Harig: Putting. It's the main aspect for his struggles this year. He has changed grips, worked with different putters, and brought in Dave Pelz and Dave Stockton for tips. Perhaps it's time to get back to a natural putting stroke without so much analysis. For Mickelson to succeed, he needs to hole more putts.

Maguire: Remembering and forgetting at the same time. It's the rare gift where a golfer can celebrate his great swings but not wallow in the mistakes and miscues. For Mickelson to play well this week at Hoylake, he should channel those emotions from his victory at Muirfield last year and forget just about everything else that's happened on the golf course since then.

O'Connor: Mickelson just needs to see the ball go in the hole early in this tournament. He'll need to make some putts Thursday to regain some confidence, and to summon some of that Muirfield muscle memory.

Wojciechowski: That's easy: his putting. He was a putting mess at the U.S. Open, changing grips in the middle of the round. If he figures it out, he's an instant threat.

3. Which 2014 major winner has the better shot to win this week, Bubba Watson or Martin Kaymer?

Collins: Kaymer. He never makes excuses or complains about the courses. And having played the European Tour, any weather conditions won't faze him.

Evans: Even if he doesn't fully believe it, Watson has the shot-making ability and imagination to win on a links course. Kaymer is hot right now after the U.S. Open win at Pinehurst, but I like Bubba's chances better at Hoylake.
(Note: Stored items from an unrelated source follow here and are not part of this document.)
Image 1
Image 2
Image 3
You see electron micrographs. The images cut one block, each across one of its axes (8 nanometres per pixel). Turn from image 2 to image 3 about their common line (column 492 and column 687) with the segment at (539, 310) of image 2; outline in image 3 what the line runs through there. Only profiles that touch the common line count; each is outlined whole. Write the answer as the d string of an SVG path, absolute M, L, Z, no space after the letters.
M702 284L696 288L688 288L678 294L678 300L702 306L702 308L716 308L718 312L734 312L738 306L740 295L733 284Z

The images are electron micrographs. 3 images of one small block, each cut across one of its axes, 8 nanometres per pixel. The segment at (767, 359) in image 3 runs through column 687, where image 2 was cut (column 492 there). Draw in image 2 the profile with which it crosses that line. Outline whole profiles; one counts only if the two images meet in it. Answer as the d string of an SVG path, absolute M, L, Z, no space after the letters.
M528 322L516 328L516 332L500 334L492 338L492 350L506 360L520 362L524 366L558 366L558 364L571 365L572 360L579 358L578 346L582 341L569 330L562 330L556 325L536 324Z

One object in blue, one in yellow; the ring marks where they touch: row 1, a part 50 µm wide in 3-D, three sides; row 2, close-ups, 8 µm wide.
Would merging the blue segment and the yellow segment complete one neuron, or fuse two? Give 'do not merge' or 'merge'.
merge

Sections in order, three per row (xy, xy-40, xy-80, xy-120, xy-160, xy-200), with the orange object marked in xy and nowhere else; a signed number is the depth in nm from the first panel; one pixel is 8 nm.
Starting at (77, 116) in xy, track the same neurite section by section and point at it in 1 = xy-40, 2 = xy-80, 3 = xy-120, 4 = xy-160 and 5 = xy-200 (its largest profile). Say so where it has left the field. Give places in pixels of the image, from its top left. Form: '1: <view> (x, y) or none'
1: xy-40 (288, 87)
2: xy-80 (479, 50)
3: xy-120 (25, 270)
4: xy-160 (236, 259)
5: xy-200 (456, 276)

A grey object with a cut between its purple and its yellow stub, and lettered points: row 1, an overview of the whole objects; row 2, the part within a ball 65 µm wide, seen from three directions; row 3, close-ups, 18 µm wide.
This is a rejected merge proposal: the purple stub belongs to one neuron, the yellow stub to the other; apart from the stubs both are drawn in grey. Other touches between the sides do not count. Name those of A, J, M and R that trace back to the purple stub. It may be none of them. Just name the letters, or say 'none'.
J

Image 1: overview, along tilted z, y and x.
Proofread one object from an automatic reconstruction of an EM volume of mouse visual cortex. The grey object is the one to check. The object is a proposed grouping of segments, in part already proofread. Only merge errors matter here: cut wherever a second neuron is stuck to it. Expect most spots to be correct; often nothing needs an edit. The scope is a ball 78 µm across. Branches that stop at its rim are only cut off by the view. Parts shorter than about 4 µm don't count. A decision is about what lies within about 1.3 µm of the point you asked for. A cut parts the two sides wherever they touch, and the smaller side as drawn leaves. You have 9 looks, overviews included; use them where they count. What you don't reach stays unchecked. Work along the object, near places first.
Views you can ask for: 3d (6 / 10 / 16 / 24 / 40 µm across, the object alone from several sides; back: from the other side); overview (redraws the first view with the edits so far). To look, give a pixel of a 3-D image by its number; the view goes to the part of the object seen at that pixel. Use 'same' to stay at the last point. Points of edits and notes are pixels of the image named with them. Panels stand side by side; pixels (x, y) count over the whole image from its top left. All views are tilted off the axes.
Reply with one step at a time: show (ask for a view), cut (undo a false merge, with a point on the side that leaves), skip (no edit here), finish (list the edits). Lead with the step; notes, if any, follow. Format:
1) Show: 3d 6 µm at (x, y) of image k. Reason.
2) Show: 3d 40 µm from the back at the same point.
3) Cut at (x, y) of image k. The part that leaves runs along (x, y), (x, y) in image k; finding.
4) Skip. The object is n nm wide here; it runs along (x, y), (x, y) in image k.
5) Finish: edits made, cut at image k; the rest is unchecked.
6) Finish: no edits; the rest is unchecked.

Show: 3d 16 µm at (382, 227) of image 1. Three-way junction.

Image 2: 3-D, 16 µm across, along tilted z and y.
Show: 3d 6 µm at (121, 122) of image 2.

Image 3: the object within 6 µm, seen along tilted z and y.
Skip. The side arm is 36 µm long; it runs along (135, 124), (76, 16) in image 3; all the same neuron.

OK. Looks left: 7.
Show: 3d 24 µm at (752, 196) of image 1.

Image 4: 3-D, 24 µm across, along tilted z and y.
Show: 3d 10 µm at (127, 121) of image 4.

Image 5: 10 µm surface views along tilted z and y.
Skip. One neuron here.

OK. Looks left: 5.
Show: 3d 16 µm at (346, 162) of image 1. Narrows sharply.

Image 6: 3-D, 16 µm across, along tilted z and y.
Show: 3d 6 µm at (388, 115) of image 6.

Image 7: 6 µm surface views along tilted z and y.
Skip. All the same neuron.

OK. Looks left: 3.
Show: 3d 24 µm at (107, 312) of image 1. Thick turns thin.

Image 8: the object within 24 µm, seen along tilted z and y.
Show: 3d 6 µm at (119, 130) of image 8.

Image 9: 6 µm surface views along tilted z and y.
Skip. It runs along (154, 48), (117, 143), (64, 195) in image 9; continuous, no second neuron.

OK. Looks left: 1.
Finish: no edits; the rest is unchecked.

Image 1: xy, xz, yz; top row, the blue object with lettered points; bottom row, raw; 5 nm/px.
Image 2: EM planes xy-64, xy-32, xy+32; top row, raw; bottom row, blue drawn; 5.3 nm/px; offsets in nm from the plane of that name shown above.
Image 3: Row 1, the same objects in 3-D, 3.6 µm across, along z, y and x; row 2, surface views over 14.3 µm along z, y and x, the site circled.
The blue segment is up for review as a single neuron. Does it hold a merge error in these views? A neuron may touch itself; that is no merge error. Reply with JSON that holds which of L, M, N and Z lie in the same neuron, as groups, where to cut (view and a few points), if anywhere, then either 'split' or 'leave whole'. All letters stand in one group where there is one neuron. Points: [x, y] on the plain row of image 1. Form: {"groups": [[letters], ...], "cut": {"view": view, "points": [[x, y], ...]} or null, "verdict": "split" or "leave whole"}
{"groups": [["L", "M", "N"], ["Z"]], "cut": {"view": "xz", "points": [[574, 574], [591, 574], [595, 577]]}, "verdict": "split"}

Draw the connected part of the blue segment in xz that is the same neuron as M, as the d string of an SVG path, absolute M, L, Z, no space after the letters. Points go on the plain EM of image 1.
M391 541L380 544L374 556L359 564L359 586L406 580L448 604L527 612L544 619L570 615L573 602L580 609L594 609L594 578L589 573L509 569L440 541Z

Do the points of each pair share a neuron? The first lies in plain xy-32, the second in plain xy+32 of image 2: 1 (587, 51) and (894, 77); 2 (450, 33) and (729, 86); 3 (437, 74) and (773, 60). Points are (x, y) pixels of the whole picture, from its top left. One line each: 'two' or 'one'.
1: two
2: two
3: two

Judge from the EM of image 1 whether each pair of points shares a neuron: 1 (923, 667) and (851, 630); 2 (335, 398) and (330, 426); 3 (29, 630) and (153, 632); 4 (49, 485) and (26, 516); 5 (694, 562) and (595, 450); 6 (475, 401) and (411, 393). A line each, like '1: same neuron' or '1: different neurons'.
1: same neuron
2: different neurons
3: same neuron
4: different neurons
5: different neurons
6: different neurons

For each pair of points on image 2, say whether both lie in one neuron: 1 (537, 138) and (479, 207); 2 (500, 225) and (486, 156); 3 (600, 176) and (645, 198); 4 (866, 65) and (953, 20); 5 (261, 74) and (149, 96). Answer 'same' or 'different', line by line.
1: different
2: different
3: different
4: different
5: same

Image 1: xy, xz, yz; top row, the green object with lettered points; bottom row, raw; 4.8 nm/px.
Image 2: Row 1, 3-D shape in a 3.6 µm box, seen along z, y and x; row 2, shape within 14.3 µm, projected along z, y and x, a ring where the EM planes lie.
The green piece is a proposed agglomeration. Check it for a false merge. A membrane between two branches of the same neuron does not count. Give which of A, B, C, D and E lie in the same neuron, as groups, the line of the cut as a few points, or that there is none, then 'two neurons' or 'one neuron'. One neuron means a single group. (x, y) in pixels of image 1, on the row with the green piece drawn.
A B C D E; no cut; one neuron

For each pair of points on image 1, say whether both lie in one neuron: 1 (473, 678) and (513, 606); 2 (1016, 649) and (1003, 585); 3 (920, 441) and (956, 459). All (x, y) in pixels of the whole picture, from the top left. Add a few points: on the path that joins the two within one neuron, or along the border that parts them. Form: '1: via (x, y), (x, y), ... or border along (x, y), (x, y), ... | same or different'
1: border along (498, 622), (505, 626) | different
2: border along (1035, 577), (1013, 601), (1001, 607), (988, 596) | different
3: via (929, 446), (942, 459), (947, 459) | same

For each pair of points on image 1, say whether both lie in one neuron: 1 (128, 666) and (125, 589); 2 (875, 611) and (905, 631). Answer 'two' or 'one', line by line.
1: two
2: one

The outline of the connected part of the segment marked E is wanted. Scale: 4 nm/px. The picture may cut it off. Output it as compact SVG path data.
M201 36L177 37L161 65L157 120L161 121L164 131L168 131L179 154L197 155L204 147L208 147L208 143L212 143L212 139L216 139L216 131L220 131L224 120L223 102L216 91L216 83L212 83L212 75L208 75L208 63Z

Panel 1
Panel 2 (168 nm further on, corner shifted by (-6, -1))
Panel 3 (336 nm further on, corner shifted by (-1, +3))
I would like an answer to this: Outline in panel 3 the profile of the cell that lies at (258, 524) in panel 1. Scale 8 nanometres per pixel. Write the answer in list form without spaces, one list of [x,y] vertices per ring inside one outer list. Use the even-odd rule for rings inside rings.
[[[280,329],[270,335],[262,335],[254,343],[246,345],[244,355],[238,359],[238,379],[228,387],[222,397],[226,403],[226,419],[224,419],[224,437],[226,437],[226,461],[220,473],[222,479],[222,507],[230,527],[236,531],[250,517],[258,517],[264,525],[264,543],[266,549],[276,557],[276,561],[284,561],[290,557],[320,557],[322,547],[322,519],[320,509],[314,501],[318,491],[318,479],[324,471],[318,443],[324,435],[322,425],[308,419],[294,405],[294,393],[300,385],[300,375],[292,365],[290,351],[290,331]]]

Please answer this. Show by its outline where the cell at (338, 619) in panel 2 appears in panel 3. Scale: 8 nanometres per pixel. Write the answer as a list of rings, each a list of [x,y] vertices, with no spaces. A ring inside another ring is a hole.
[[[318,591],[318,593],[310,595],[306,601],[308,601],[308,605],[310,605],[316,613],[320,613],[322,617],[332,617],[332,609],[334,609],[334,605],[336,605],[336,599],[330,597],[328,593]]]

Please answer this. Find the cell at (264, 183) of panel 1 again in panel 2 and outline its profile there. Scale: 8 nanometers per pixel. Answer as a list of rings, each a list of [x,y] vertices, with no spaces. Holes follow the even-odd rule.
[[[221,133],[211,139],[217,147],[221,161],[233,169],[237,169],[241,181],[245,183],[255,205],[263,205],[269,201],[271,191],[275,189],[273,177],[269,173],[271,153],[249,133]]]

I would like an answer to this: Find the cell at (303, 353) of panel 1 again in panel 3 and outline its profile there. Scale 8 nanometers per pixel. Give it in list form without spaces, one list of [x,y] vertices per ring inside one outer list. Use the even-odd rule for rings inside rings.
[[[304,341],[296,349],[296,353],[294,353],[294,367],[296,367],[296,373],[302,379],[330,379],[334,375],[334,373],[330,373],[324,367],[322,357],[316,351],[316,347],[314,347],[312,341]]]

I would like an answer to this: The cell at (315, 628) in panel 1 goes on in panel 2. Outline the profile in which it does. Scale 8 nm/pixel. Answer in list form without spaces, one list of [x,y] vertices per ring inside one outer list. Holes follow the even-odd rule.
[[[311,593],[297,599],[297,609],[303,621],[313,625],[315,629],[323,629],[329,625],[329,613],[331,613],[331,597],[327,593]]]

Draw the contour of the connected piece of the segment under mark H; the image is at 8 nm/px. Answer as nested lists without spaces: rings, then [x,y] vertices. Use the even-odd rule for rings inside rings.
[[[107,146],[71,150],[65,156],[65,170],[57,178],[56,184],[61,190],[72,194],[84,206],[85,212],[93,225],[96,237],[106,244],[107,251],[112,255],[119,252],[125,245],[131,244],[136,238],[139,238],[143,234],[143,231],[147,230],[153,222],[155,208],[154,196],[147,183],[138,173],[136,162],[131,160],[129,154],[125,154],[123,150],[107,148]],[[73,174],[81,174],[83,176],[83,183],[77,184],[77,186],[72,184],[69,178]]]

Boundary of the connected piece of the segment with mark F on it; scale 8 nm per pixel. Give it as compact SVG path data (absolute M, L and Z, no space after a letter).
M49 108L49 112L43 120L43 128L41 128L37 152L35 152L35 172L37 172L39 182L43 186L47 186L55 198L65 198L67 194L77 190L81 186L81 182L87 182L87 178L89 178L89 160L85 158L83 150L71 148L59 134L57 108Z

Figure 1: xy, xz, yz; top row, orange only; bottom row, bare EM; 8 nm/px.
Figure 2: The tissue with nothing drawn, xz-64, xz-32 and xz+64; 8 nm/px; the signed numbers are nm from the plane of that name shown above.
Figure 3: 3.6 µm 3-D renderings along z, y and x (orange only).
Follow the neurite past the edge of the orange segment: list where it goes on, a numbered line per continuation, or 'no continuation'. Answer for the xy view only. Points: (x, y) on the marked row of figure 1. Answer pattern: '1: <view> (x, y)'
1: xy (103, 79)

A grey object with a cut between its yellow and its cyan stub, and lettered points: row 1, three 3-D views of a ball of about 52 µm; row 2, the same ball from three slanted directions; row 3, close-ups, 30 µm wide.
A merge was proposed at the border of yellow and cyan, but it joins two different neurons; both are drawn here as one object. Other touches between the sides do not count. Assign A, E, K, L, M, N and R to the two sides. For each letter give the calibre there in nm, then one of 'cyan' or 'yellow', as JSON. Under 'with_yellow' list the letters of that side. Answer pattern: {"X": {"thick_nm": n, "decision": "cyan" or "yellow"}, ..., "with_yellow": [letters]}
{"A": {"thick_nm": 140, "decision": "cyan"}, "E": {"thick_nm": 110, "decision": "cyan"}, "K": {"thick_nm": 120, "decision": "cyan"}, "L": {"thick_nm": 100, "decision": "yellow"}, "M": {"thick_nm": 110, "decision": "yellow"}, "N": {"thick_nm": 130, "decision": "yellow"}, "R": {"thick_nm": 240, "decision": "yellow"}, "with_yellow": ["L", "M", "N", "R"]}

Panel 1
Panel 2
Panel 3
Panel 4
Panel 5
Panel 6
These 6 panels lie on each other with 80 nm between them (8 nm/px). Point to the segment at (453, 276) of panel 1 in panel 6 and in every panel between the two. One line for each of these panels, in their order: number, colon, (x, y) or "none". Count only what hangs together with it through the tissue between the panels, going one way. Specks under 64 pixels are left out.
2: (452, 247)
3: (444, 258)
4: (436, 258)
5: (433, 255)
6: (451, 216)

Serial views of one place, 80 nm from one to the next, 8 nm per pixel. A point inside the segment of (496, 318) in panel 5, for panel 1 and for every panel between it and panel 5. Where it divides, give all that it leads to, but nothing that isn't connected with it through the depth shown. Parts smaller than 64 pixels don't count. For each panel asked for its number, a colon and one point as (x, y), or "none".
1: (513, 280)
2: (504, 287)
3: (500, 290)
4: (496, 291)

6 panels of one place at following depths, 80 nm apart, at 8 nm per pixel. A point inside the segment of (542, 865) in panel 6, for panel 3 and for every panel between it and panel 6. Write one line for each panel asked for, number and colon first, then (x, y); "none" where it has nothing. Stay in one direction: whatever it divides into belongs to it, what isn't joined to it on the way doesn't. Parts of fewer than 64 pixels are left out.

Harig: Watson. Kaymer appears a bit out of sorts, having posted a couple of lackluster results after winning the U.S. Open. Watson, meanwhile, might just prosper at Hoylake if he can figure out a good strategy to steer clear of the fairway bunkers.

Maguire: Kaymer. Even though the German has struggled since his U.S. Open triumph, links golf can get into your head pretty quickly. Watson tends to have rabbit ears, hearing everything around him. That kind of a mental game doesn't bode well when perfectly struck shots can turn into double-bogeys because of a bad bounce here or there.

O'Connor: Kaymer. He's rock solid right now, and who knows what you're going to get with Bubba? If Kaymer wins his second straight major, sandwiched around Germany's World Cup title, what a month that would be for his country.

Wojciechowski: I'll go with Kaymer, although neither player has teed it up at Hoylake for an Open Championship. I think Kaymer's game is better suited to links golf. Of the two, he at least has a top-10 finish at an Open (T-7 in 2010). But if anybody has the club speed to hack it out of the rough here, it will be Bubba.

4. Give us an under-the-radar player to watch for this week at the Open Championship.

Collins: Mikko Ilonen. He got a win less than a month ago at the Irish Open and has been playing solid golf all year, having missed only one cut in 13 starts. I have a feeling I'll be kicking myself for not having him in my top 25 list.

Evans: Thomas Bjorn has four top-10s in the Open Championship, including two seconds. In 2003, Bjorn had a 2-shot lead with three holes to play at Royal St. George's before a double-bogey at the 16th hole cost him the tournament. At 26th in the world ranking, the 43-year-old Dane has five worldwide top-10s on the year, including a tie for eighth at the Masters.

Harig: Angel Cabrera. The two-time major winner seems to prosper in the big events, and he recently added to his victory total in a regular PGA Tour event, suggesting his game is in good shape.

Maguire: Rickie Fowler. His best finish in an Open Championship is T-5 in 2011, but he handled the brutal conditions that year at Royal St. George's with great aplomb. And it doesn't hurt he works with Butch Harmon, the teacher of the reigning Champion Golfer of the Year, Phil Mickelson.

O'Connor: Erik Compton. Why not? If a guy working on his third heart can place second at the U.S. Open, who says he can't place first at the Open Championship?

Wojciechowski: I'll give you two: Hideki Matsuyama and Jamie Donaldson. Matsuyama finished T-6 at last year's Open and Donaldson T-32. They have three Open appearances between the two of them, but I like the way they're trending.